The auxiliary space comes entirely from recursion. In the worst case of a completely skewed tree, the recursion depth becomes O(n). In a balanced tree, the recursion depth is O(log n).
Test Cases
# Definition for testing
class TreeNode:
def __init__(self, val=0, left=None, right=None):
self.val = val
self.left = left
self.right = right
class Solution:
def increasingBST(self, root):
dummy = TreeNode(0)
current = dummy
def inorder(node):
nonlocal current
if not node:
return
inorder(node.left)
node.left = None
current.right = node
current = node
inorder(node.right)
inorder(root)
return dummy.right
def tree_to_list(root):
result = []
while root:
result.append(root.val)
assert root.left is None # ensure left child removed
root = root.right
return result
sol = Solution()
# Example 1
root1 = TreeNode(
5,
TreeNode(
3,
TreeNode(2, TreeNode(1)),
TreeNode(4)
),
TreeNode(
6,
None,
TreeNode(8, TreeNode(7), TreeNode(9))
)
)
assert tree_to_list(sol.increasingBST(root1)) == [1,2,3,4,5,6,7,8,9] # complex BST
# Example 2
root2 = TreeNode(5, TreeNode(1), TreeNode(7))
assert tree_to_list(sol.increasingBST(root2)) == [1,5,7] # simple balanced BST
# Single node
root3 = TreeNode(42)
assert tree_to_list(sol.increasingBST(root3)) == [42] # minimum size tree
# Left skewed tree
root4 = TreeNode(4,
TreeNode(3,
TreeNode(2,
TreeNode(1)
)
)
)
assert tree_to_list(sol.increasingBST(root4)) == [1,2,3,4] # deep left recursion
# Right skewed tree
root5 = TreeNode(1,
None,
TreeNode(2,
None,
TreeNode(3)
)
)
assert tree_to_list(sol.increasingBST(root5)) == [1,2,3] # already increasing
# Balanced BST
root6 = TreeNode(
4,
TreeNode(2, TreeNode(1), TreeNode(3)),
TreeNode(6, TreeNode(5), TreeNode(7))
)
assert tree_to_list(sol.increasingBST(root6)) == [1,2,3,4,5,6,7] # balanced structure
Test Summary
| Test | Why |
|---|---|
| Complex BST from example 1 | Validates full traversal and reconstruction |
| Small balanced tree | Confirms correct ordering |
| Single node | Tests minimum input size |
| Left skewed tree | Tests deep left recursion |
| Right skewed tree | Tests already-correct structure |
| Balanced BST | Confirms general correctness |
Edge Cases
Single Node Tree
A tree containing only one node is the smallest valid input.

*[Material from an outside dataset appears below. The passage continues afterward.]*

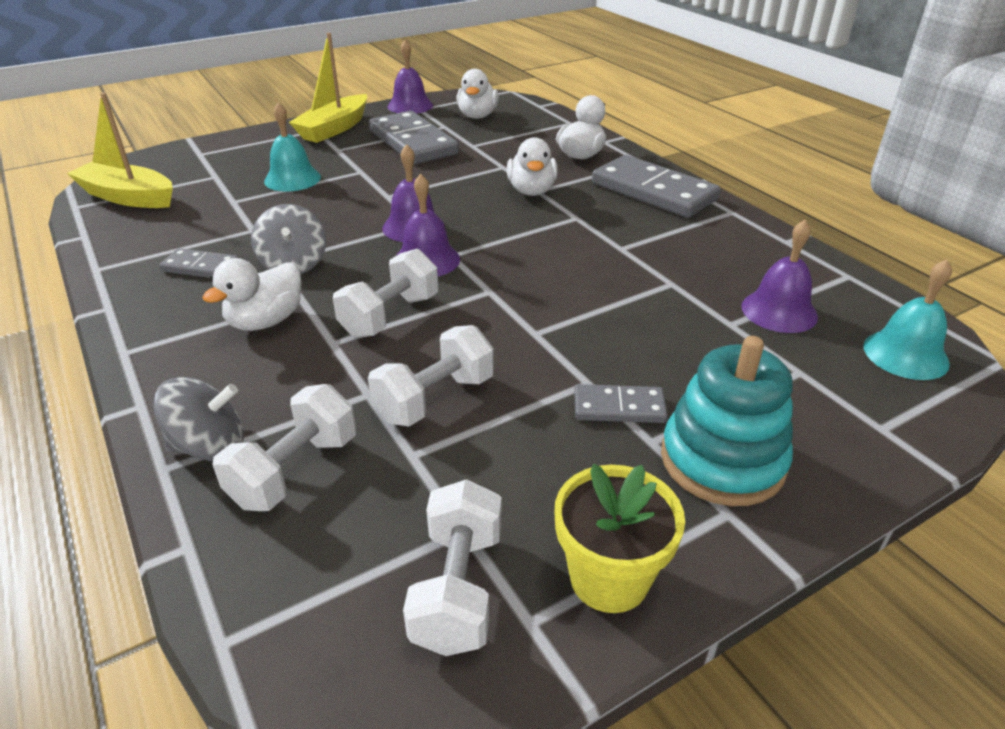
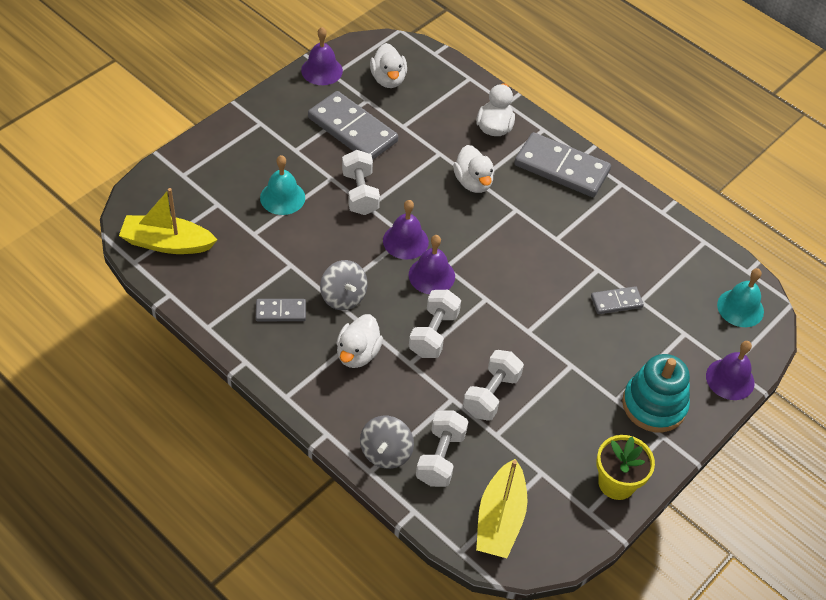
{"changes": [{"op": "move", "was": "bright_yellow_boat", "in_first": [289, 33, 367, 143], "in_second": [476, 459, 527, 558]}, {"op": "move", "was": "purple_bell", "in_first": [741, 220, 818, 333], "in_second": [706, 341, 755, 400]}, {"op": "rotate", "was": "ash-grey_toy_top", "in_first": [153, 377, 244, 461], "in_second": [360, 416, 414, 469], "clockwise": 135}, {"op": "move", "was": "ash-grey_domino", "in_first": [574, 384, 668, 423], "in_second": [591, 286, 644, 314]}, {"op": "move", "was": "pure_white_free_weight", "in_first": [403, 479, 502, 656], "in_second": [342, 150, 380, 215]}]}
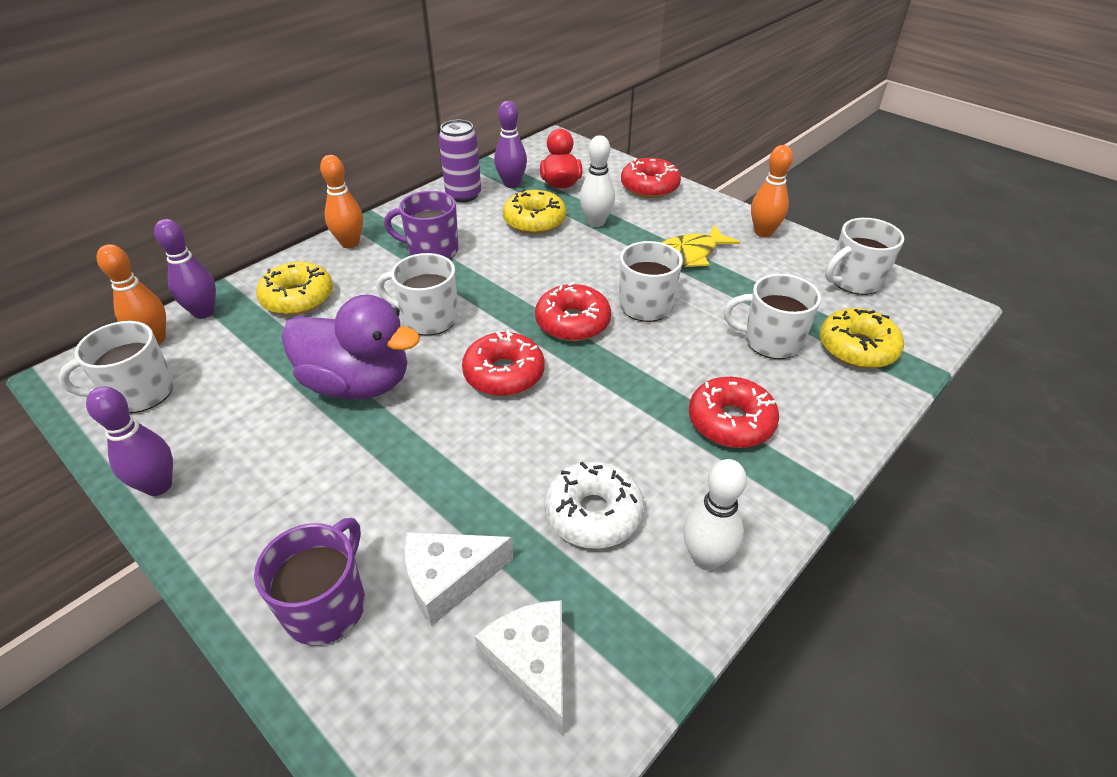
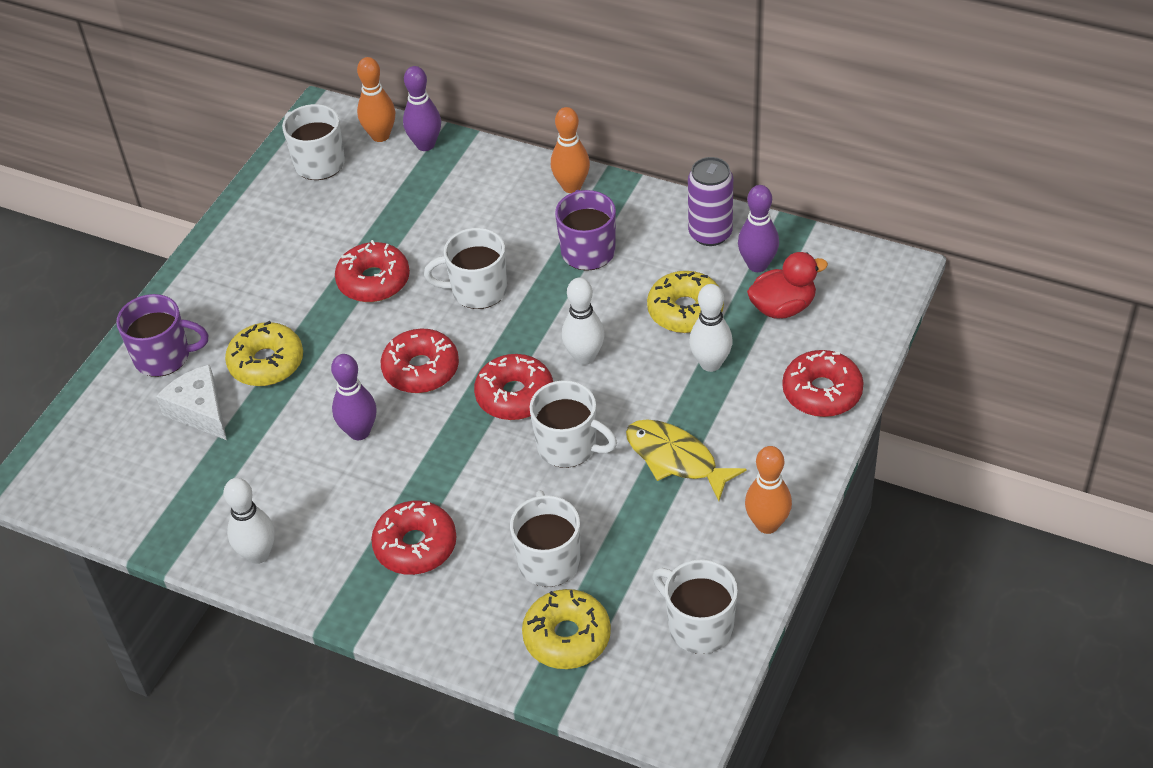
{"changes": [{"op": "rotate", "was": "pure_white_mug", "in_first": [376, 253, 458, 336], "in_second": [424, 228, 507, 309], "clockwise": -90}, {"op": "move", "was": "bright_yellow_glazed_donut", "in_first": [256, 261, 333, 315], "in_second": [225, 321, 303, 386]}, {"op": "replace", "was": "purple_toy_duck", "now": "red_glazed_donut", "in_first": [281, 295, 420, 400], "in_second": [335, 240, 410, 302]}, {"op": "move", "was": "purple_tenpin", "in_first": [86, 386, 173, 496], "in_second": [331, 354, 377, 440]}, {"op": "delete", "was": "pure_white_glazed_donut", "in_first": [544, 461, 644, 549]}, {"op": "delete", "was": "pure_white_cheese", "in_first": [475, 600, 563, 736]}, {"op": "insert", "now": "pure_white_tenpin", "in_second": [562, 278, 605, 365]}]}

A careless implementation might accidentally disconnect or overwrite the node.
This implementation handles it naturally. The traversal visits the node once, clears its already-empty left child, and returns it as the entire transformed tree.

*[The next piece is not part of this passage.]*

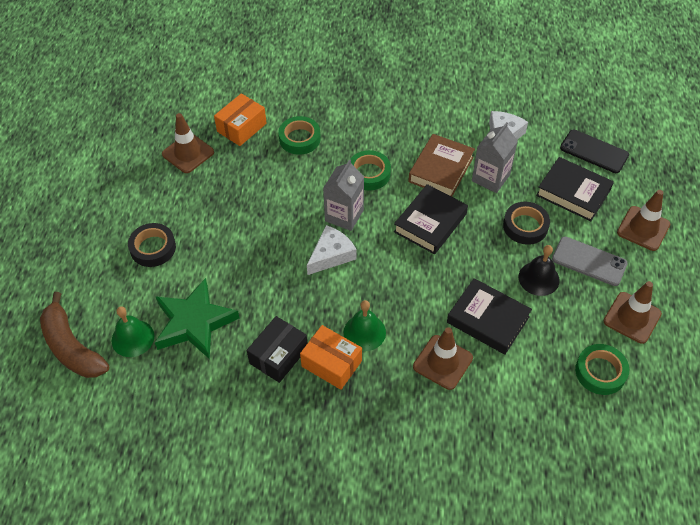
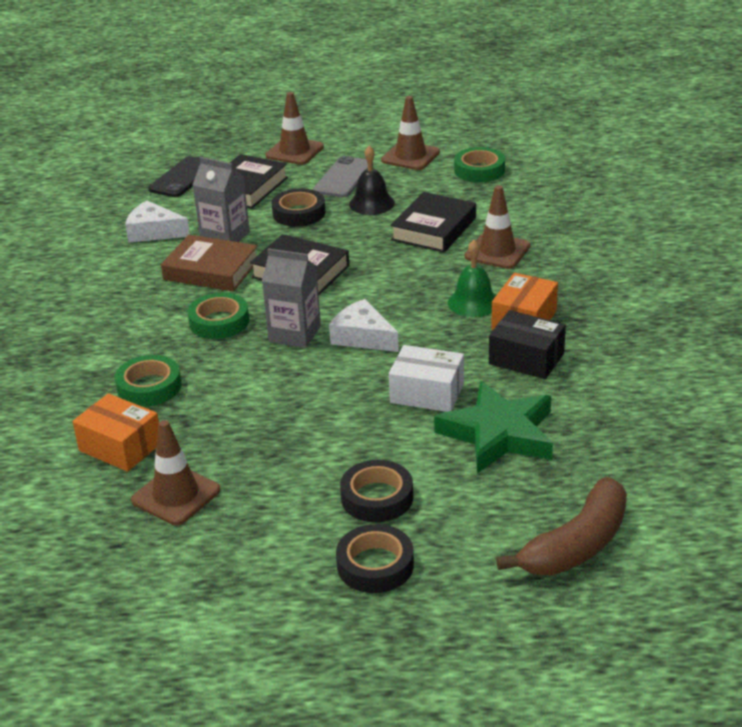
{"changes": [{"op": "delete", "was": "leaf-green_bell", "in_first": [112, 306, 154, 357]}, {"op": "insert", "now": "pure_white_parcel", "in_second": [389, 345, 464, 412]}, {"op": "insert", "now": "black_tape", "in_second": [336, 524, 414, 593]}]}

Completely Left-Skewed Tree
A tree where every node only has a left child creates the maximum recursion depth and tests whether traversal order is handled correctly.
For example:
4
/
3
/
2
/
1
The algorithm correctly visits nodes in ascending order and reconnects them into:
1 -> 2 -> 3 -> 4
Because every left pointer is explicitly cleared, no leftover connections remain.
Already Increasing Tree
A tree that already satisfies the final structure could expose bugs where pointers are duplicated or cycles are introduced.
For example:
1
\
2
\
3
The algorithm still processes nodes safely. Each node is reattached in the same order, and all left pointers remain None.
Ensuring Left Pointers Are Removed
One subtle bug is forgetting to clear node.left.
Even if the right-chain is built correctly, leftover left pointers violate the problem requirements and produce an invalid tree.
This implementation explicitly sets:
node.left = None
for every node during reconstruction, guaranteeing correctness.